Brian Lunn (1893–1956) was a British writer. He was born in Bloomsbury, London to Methodist parents. He had a somewhat Puritanical upbringing, his father Henry Simpson Lunn (1859-1939, founder of Lunn's Travel agency that would become Lunn Poly) having strong religious beliefs which were in conflict with his talent as a businessman. Arnold Lunn and Hugh Kingsmill were his brothers. His most important work as a writer was 'Switchback', his autobiography published in 1948. Its highlight is Brian's description of a mental breakdown he had while serving in Mesopotamia in the 11th Black Watch. The onset of his breakdown was described as follows: 'Men and beasts passed through the haze, black outlines; a troup of mules with Indian driver was a stately silhouette; shambling after them a bucket-carrying menial with tousled turban and bedraggled shirt flapping round flexed knees was an immortal grotesque, raised above the plane of human need and anxiety. The Platonic Idea, as interpreted by Schopenhauer, the basis of art. Removed from all appeal to the will, the horrible was transmuted into the beautiful. He was, in fact, a sanitary man staggering back from a punishment fatigue; constantly in trouble, he would incur more fatigues, with stoppages of pay, staggering in the bog of inefficiency under implacable authority. ' '...I looked along the river banks - tents and incinerators, horses and mules, soldiers, native and European, a complex of endeavour in an enterprise as unreal as all the day-to-day needs and anxieties and discomforts, ambitions and humiliations of each individual, were real.' ‘Unreal?

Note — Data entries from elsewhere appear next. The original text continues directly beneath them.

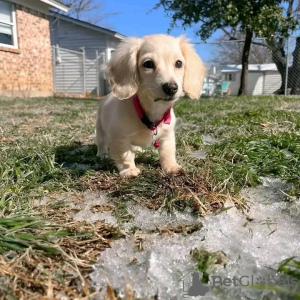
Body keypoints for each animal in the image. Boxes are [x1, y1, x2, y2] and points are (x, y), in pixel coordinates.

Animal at [96, 34, 206, 177]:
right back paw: (102, 154)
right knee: (101, 142)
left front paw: (171, 167)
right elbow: (125, 155)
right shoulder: (119, 138)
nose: (171, 88)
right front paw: (129, 170)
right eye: (148, 64)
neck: (153, 110)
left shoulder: (167, 136)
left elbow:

The word came back to me as a sudden illumination. That was it, it was all a staged show.' The delusions which accompanied this insight were hardly more absurd than the futilities of war. His other books were a biography of Martin Luther, a travel guide to Belgium and a history of the Rothschild family. "Salvation Dynasty" was Brian Lunn's account of the Salvation Army's founders.